• **Exercise details**: In the records below, find the line that contains "1087 754 3.81" and the line that contains "603 420 10725"; write out exactly those two lines and everything between them, without the pictures.

• **Exercise material**:
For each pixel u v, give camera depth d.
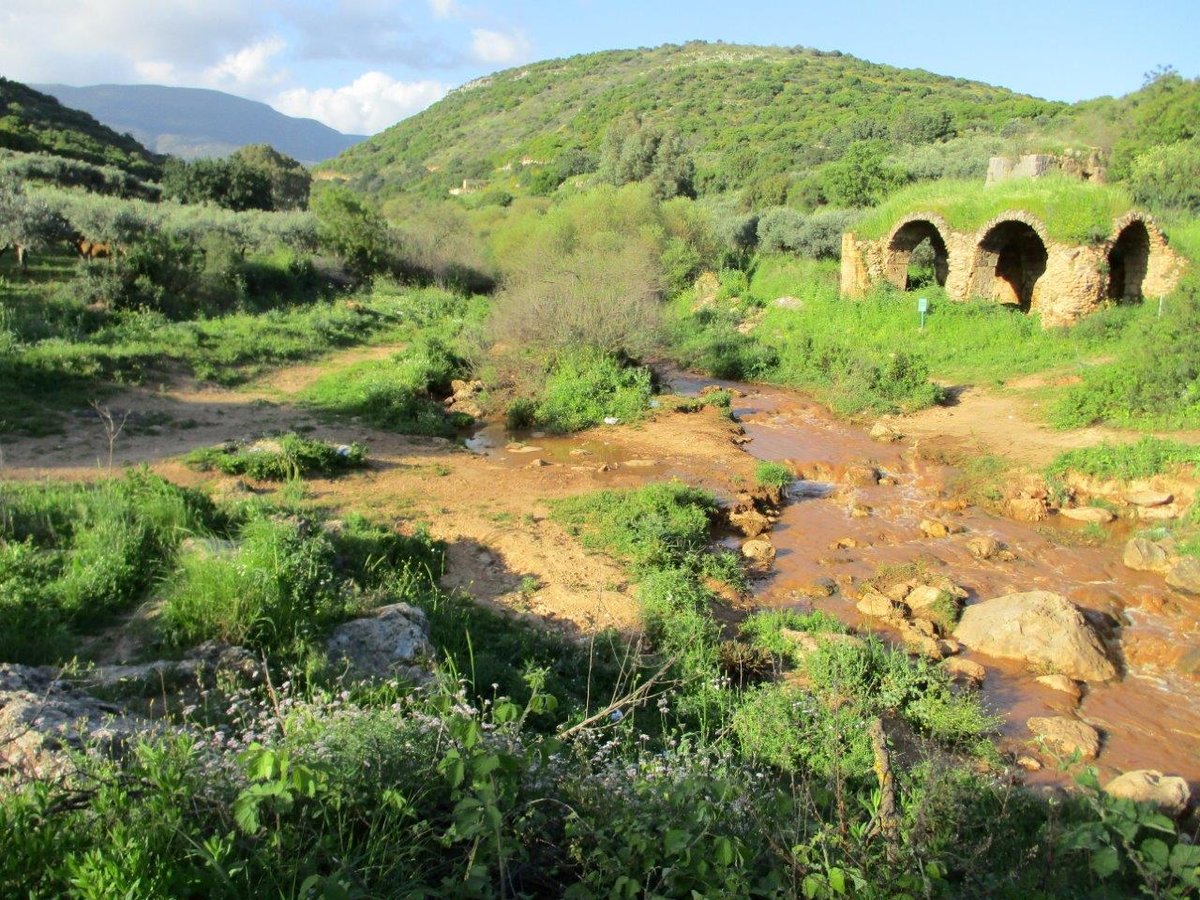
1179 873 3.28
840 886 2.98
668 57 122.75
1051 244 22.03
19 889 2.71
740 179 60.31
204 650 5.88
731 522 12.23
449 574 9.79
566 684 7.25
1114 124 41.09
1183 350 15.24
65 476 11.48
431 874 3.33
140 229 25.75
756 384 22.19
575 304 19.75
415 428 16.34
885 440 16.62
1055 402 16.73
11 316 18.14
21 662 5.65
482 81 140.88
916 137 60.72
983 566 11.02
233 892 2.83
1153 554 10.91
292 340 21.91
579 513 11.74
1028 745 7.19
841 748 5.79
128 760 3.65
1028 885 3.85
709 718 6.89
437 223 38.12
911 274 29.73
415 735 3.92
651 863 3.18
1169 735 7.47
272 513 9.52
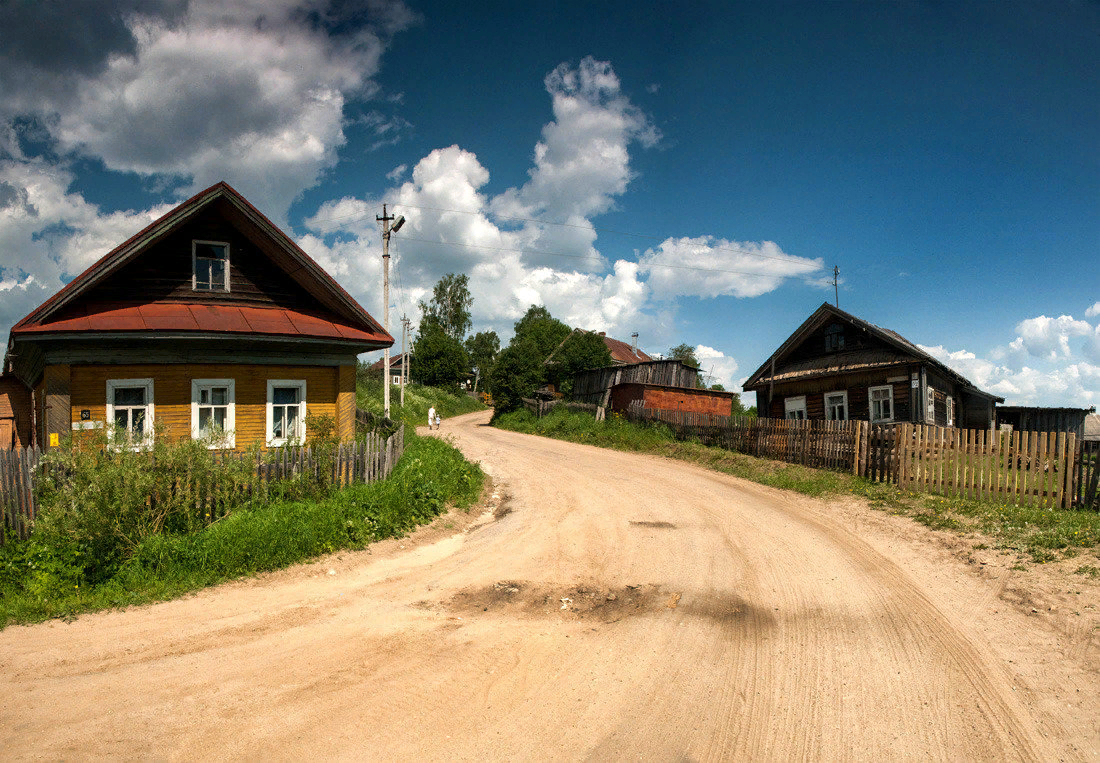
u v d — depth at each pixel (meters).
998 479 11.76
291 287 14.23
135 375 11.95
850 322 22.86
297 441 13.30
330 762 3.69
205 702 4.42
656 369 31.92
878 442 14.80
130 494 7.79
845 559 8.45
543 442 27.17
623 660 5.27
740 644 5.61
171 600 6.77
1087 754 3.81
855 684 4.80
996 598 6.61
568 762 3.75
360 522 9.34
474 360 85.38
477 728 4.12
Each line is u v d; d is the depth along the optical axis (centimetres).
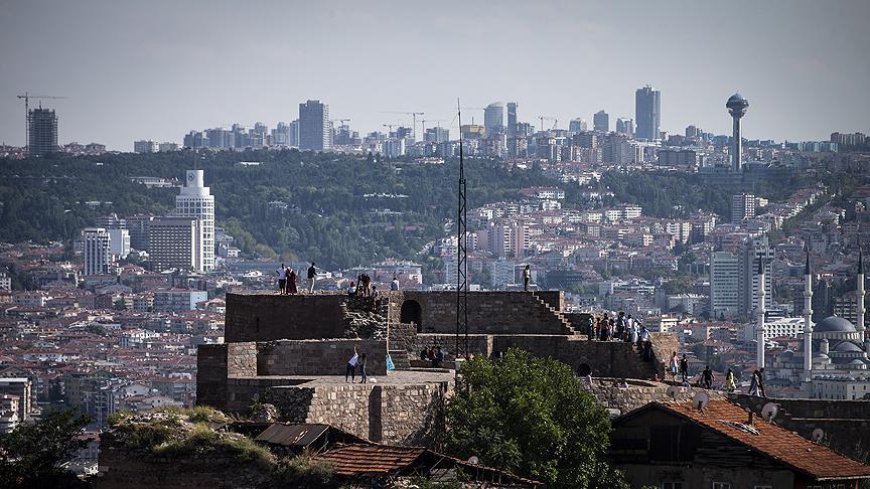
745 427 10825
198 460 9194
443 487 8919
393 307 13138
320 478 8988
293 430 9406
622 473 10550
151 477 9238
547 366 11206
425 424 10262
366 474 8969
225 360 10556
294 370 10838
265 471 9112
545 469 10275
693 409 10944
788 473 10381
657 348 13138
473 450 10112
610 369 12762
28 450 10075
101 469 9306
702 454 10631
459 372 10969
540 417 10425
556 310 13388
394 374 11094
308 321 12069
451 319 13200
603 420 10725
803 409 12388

• **Solution**:
1087 754 3.81
855 684 4.80
996 598 6.61
568 762 3.75
360 522 9.34
474 360 85.38
477 728 4.12
Each line is u v d; d is the depth along the optical axis (centimetres).
745 427 10825
198 460 9194
443 487 8919
393 307 13138
320 478 8988
293 430 9406
622 473 10550
151 477 9238
547 366 11206
425 424 10262
366 474 8969
225 360 10556
294 370 10838
265 471 9112
545 469 10275
693 409 10944
788 473 10381
657 348 13138
473 450 10112
610 369 12762
28 450 10075
101 469 9306
702 454 10631
459 372 10969
540 417 10425
556 310 13388
394 374 11094
308 321 12069
451 319 13200
603 420 10725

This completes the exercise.